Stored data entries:
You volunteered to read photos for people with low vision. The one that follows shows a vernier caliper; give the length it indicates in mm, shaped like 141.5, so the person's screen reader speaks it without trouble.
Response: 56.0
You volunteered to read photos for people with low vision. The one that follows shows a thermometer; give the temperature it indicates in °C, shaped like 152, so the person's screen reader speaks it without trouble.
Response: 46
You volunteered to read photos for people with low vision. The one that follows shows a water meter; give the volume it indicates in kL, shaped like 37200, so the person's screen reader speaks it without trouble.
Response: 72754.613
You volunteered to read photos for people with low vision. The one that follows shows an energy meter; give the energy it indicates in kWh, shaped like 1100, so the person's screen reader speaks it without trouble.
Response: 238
...
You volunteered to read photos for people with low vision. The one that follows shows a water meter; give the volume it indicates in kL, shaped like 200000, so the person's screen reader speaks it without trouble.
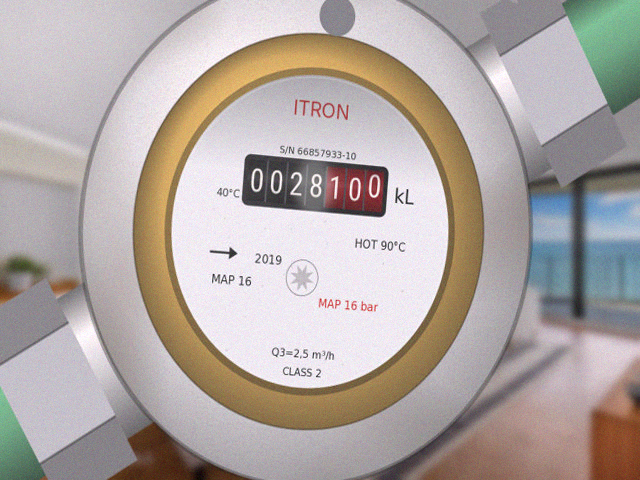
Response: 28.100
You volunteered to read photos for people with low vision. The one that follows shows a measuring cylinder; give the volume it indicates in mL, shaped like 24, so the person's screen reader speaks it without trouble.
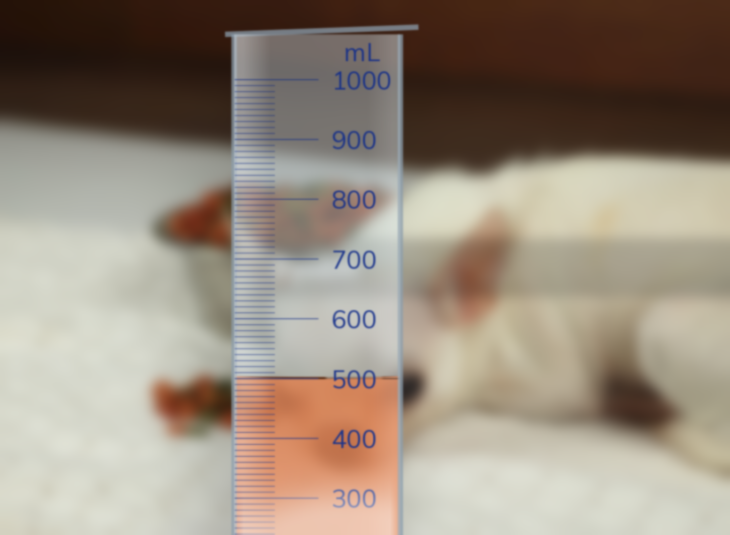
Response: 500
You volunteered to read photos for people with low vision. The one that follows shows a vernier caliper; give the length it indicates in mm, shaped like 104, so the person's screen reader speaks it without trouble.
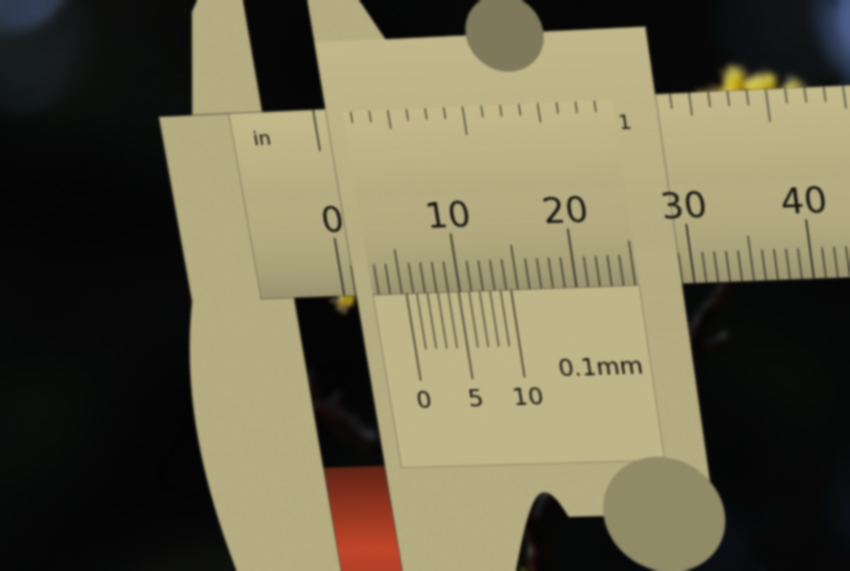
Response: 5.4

Try it: Rewrite the records starting at the line containing "like 104, so" and ending at the line containing "Response: 5.4", with "vernier caliper" changed to "digital caliper" and nothing else altered. Leave the pictures out.

Exercise solution:
You volunteered to read photos for people with low vision. The one that follows shows a digital caliper; give the length it indicates in mm, shaped like 104, so the person's screen reader speaks it without trouble.
Response: 5.4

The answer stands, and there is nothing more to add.